Exercise brief
Reproduce the data below word for word, leaving out the pictures.

=== Given records ===

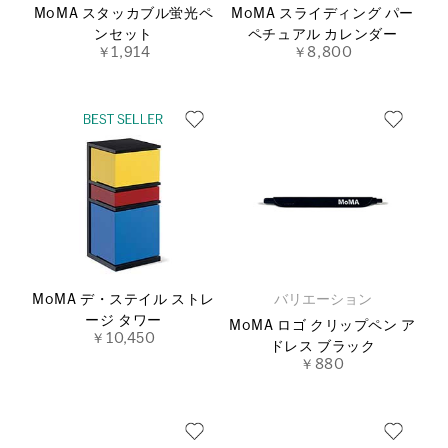
MoMA スタッカブル蛍光ペ
MoMA スライディング パー
ンセット
ペチュアル カレンダー
￥1,914
￥8,800
MoMA デ・ステイル ストレ
バリエーション
ージ タワー
MoMA ロゴ クリップペン ア
￥10,450
ドレス ブラック
￥880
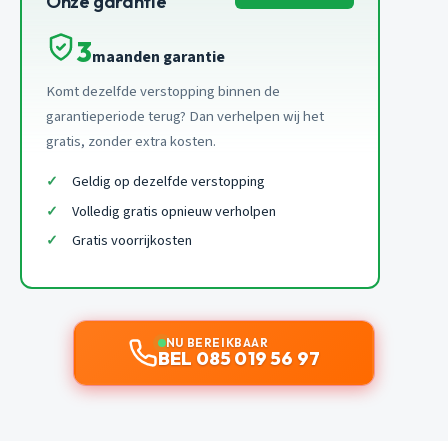
Onze garantie
3
maanden garantie
Komt dezelfde verstopping binnen de
garantieperiode terug? Dan verhelpen wij het
gratis, zonder extra kosten.
Geldig op dezelfde verstopping
Volledig gratis opnieuw verholpen
Gratis voorrijkosten
NU BEREIKBAAR
BEL 085 019 56 97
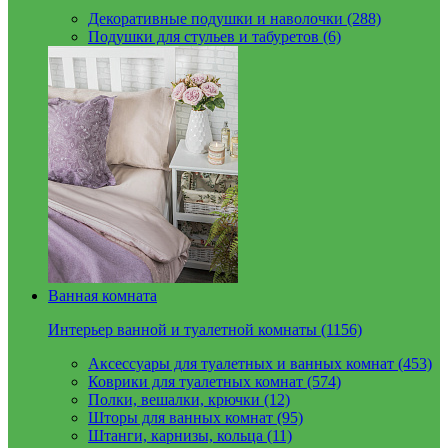
Декоративные подушки и наволочки (288)
Подушки для стульев и табуретов (6)
Ванная комната
Интерьер ванной и туалетной комнаты (1156)
Аксессуары для туалетных и ванных комнат (453)
Коврики для туалетных комнат (574)
Полки, вешалки, крючки (12)
Шторы для ванных комнат (95)
Штанги, карнизы, кольца (11)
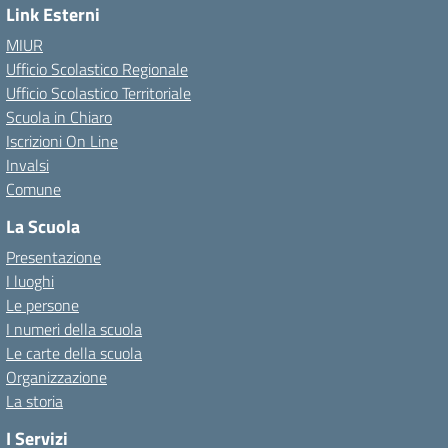
Link Esterni
MIUR
Ufficio Scolastico Regionale
Ufficio Scolastico Territoriale
Scuola in Chiaro
Iscrizioni On Line
Invalsi
Comune
La Scuola
Presentazione
I luoghi
Le persone
I numeri della scuola
Le carte della scuola
Organizzazione
La storia
I Servizi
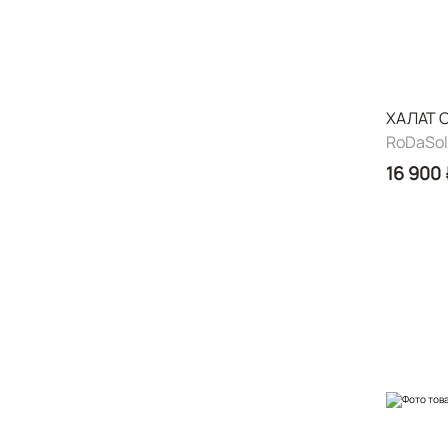
ХАЛАТ 
RoDaSole
16 900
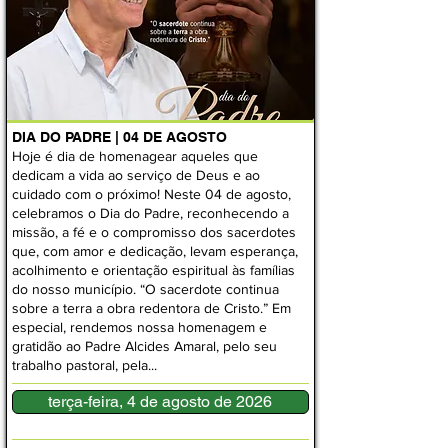
DIA DO PADRE | 04 DE AGOSTO
Hoje é dia de homenagear aqueles que
dedicam a vida ao serviço de Deus e ao
cuidado com o próximo! Neste 04 de agosto,
celebramos o Dia do Padre, reconhecendo a
missão, a fé e o compromisso dos sacerdotes
que, com amor e dedicação, levam esperança,
acolhimento e orientação espiritual às famílias
do nosso município. “O sacerdote continua
sobre a terra a obra redentora de Cristo.” Em
especial, rendemos nossa homenagem e
gratidão ao Padre Alcides Amaral, pelo seu
trabalho pastoral, pela...
terça-feira, 4 de agosto de 2026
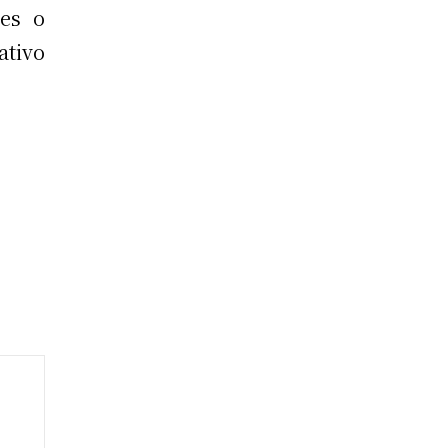
ves o
ativo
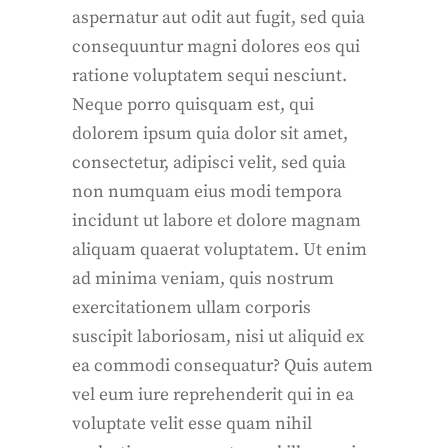
aspernatur aut odit aut fugit, sed quia
consequuntur magni dolores eos qui
ratione voluptatem sequi nesciunt.
Neque porro quisquam est, qui
dolorem ipsum quia dolor sit amet,
consectetur, adipisci velit, sed quia
non numquam eius modi tempora
incidunt ut labore et dolore magnam
aliquam quaerat voluptatem. Ut enim
ad minima veniam, quis nostrum
exercitationem ullam corporis
suscipit laboriosam, nisi ut aliquid ex
ea commodi consequatur? Quis autem
vel eum iure reprehenderit qui in ea
voluptate velit esse quam nihil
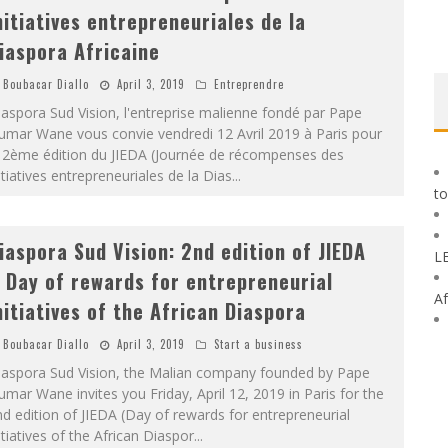
nitiatives entrepreneuriales de la
iaspora Africaine
Boubacar Diallo
April 3, 2019
Entreprendre
aspora Sud Vision, l'entreprise malienne fondé par Pape
umar Wane vous convie vendredi 12 Avril 2019 à Paris pour
a 2ème édition du JIEDA (Journée de récompenses des
itiatives entrepreneuriales de la Dias
...
to
iaspora Sud Vision: 2nd edition of JIEDA
L
 Day of rewards for entrepreneurial
Af
nitiatives of the African Diaspora
Boubacar Diallo
April 3, 2019
Start a business
iaspora Sud Vision, the Malian company founded by Pape
mar Wane invites you Friday, April 12, 2019 in Paris for the
d edition of JIEDA (Day of rewards for entrepreneurial
itiatives of the African Diaspor
...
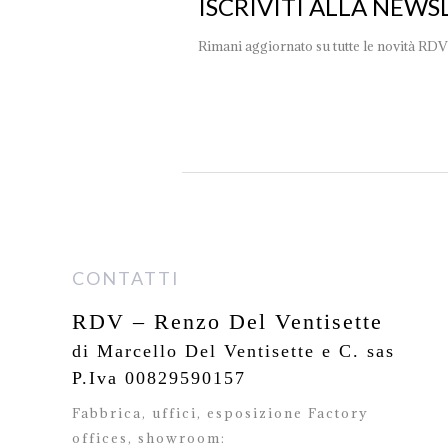
ISCRIVITI ALLA NEWS
Rimani aggiornato su tutte le novità RDV
CONTATTI
RDV – Renzo Del Ventisette
di Marcello Del Ventisette e C. sas
P.Iva 00829590157
Fabbrica, uffici, esposizione Factory
offices,
showroom:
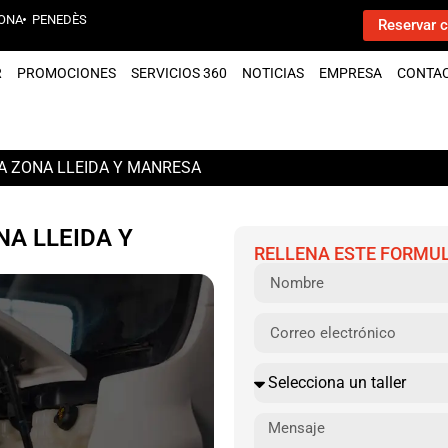
ONA
PENEDÈS
Reservar c
R
PROMOCIONES
SERVICIOS 360
NOTICIAS
EMPRESA
CONTA
A ZONA LLEIDA Y MANRESA
A LLEIDA Y
RELLENA ESTE FORMUL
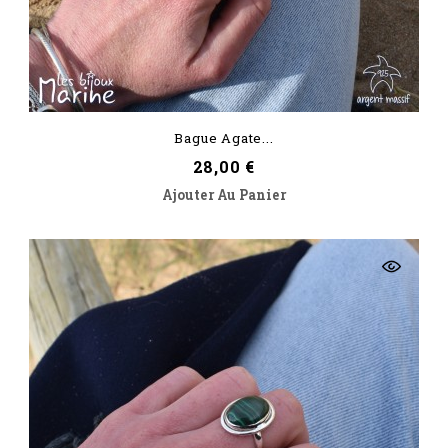
Bague Agate...
Prix
28,00 €
Ajouter Au Panier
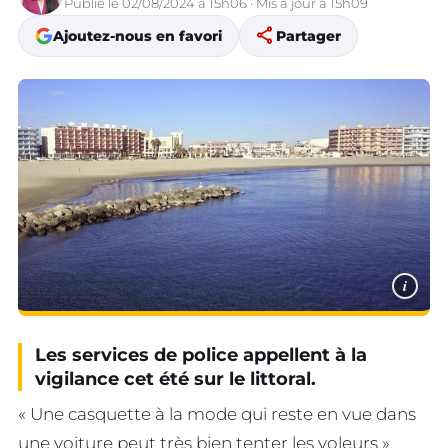
Publié le 02/08/2024 à 15h06 · Mis à jour à 15h09
share
Ajoutez-nous en favori
Partager
i
Les services de police appellent à la
vigilance cet été sur le littoral.
« Une casquette à la mode qui reste en vue dans
une voiture peut très bien tenter les voleurs »,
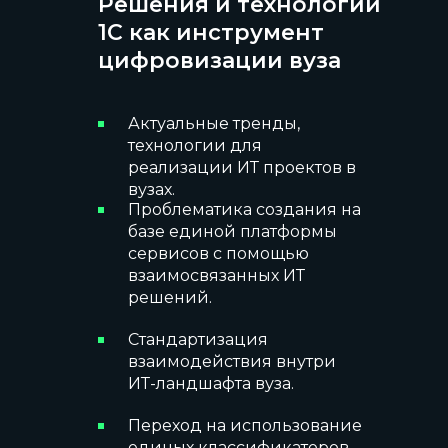
Решения и технологии
1С как инструмент
цифровизации вуза
Актуальные тренды,
технологии для
реализации ИТ проектов в
вузах.
Проблематика создания на
базе единой платформы
сервисов с помощью
взаимосвязанных ИТ
решений.
Стандартизация
взаимодействия внутри
ИТ-ландшафта вуза.
Переход на использование
единых классификаторов,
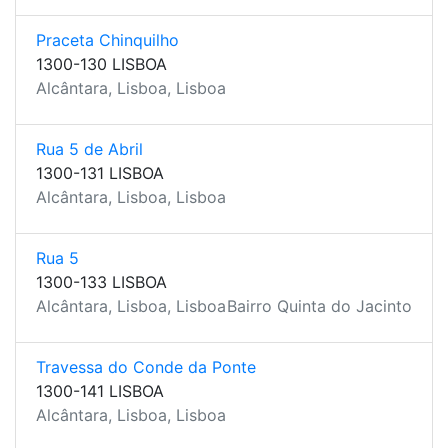
Praceta Chinquilho
1300-130 LISBOA
Alcântara, Lisboa, Lisboa
Rua 5 de Abril
1300-131 LISBOA
Alcântara, Lisboa, Lisboa
Rua 5
1300-133 LISBOA
Alcântara, Lisboa, Lisboa
Bairro Quinta do Jacinto
Travessa do Conde da Ponte
1300-141 LISBOA
Alcântara, Lisboa, Lisboa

===

Task answer
MoMA スタッカブル蛍光ペ
MoMA スライディング パー
ンセット
ペチュアル カレンダー
￥1,914
￥8,800
MoMA デ・ステイル ストレ
バリエーション
ージ タワー
MoMA ロゴ クリップペン ア
￥10,450
ドレス ブラック
￥880
Onze garantie
3
maanden garantie
Komt dezelfde verstopping binnen de
garantieperiode terug? Dan verhelpen wij het
gratis, zonder extra kosten.
Geldig op dezelfde verstopping
Volledig gratis opnieuw verholpen
Gratis voorrijkosten
NU BEREIKBAAR
BEL 085 019 56 97
Декоративные подушки и наволочки (288)
Подушки для стульев и табуретов (6)
Ванная комната
Интерьер ванной и туалетной комнаты (1156)
Аксессуары для туалетных и ванных комнат (453)
Коврики для туалетных комнат (574)
Полки, вешалки, крючки (12)
Шторы для ванных комнат (95)
Штанги, карнизы, кольца (11)
Link Esterni
MIUR
Ufficio Scolastico Regionale
Ufficio Scolastico Territoriale
Scuola in Chiaro
Iscrizioni On Line
Invalsi
Comune
La Scuola
Presentazione
I luoghi
Le persone
I numeri della scuola
Le carte della scuola
Organizzazione
La storia
I Servizi
ХАЛАТ 
RoDaSole
16 900
DIA DO PADRE | 04 DE AGOSTO
Hoje é dia de homenagear aqueles que
dedicam a vida ao serviço de Deus e ao
cuidado com o próximo! Neste 04 de agosto,
celebramos o Dia do Padre, reconhecendo a
missão, a fé e o compromisso dos sacerdotes
que, com amor e dedicação, levam esperança,
acolhimento e orientação espiritual às famílias
do nosso município. “O sacerdote continua
sobre a terra a obra redentora de Cristo.” Em
especial, rendemos nossa homenagem e
gratidão ao Padre Alcides Amaral, pelo seu
trabalho pastoral, pela...
terça-feira, 4 de agosto de 2026
ves o
ativo
aspernatur aut odit aut fugit, sed quia
consequuntur magni dolores eos qui
ratione voluptatem sequi nesciunt.
Neque porro quisquam est, qui
dolorem ipsum quia dolor sit amet,
consectetur, adipisci velit, sed quia
non numquam eius modi tempora
incidunt ut labore et dolore magnam
aliquam quaerat voluptatem. Ut enim
ad minima veniam, quis nostrum
exercitationem ullam corporis
suscipit laboriosam, nisi ut aliquid ex
ea commodi consequatur? Quis autem
vel eum iure reprehenderit qui in ea
voluptate velit esse quam nihil
nitiatives entrepreneuriales de la
iaspora Africaine
Boubacar Diallo
April 3, 2019
Entreprendre
aspora Sud Vision, l'entreprise malienne fondé par Pape
umar Wane vous convie vendredi 12 Avril 2019 à Paris pour
a 2ème édition du JIEDA (Journée de récompenses des
itiatives entrepreneuriales de la Dias
...
to
iaspora Sud Vision: 2nd edition of JIEDA
L
 Day of rewards for entrepreneurial
Af
nitiatives of the African Diaspora
Boubacar Diallo
April 3, 2019
Start a business
iaspora Sud Vision, the Malian company founded by Pape
mar Wane invites you Friday, April 12, 2019 in Paris for the
d edition of JIEDA (Day of rewards for entrepreneurial
itiatives of the African Diaspor
...
ISCRIVITI ALLA NEWS
Rimani aggiornato su tutte le novità RDV
CONTATTI
RDV – Renzo Del Ventisette
di Marcello Del Ventisette e C. sas
P.Iva 00829590157
Fabbrica, uffici, esposizione Factory
offices,
showroom:
ONA
PENEDÈS
Reservar c
R
PROMOCIONES
SERVICIOS 360
NOTICIAS
EMPRESA
CONTA
A ZONA LLEIDA Y MANRESA
A LLEIDA Y
RELLENA ESTE FORMUL
Bague Agate...
Prix
28,00 €
Ajouter Au Panier
Publié le 02/08/2024 à 15h06 · Mis à jour à 15h09
share
Ajoutez-nous en favori
Partager
i
Les services de police appellent à la
vigilance cet été sur le littoral.
« Une casquette à la mode qui reste en vue dans
une voiture peut très bien tenter les voleurs »,
Решения и технологии
1С как инструмент
цифровизации вуза
Актуальные тренды,
технологии для
реализации ИТ проектов в
вузах.
Проблематика создания на
базе единой платформы
сервисов с помощью
взаимосвязанных ИТ
решений.
Стандартизация
взаимодействия внутри
ИТ-ландшафта вуза.
Переход на использование
единых классификаторов,
Praceta Chinquilho
1300-130 LISBOA
Alcântara, Lisboa, Lisboa
Rua 5 de Abril
1300-131 LISBOA
Alcântara, Lisboa, Lisboa
Rua 5
1300-133 LISBOA
Alcântara, Lisboa, Lisboa
Bairro Quinta do Jacinto
Travessa do Conde da Ponte
1300-141 LISBOA
Alcântara, Lisboa, Lisboa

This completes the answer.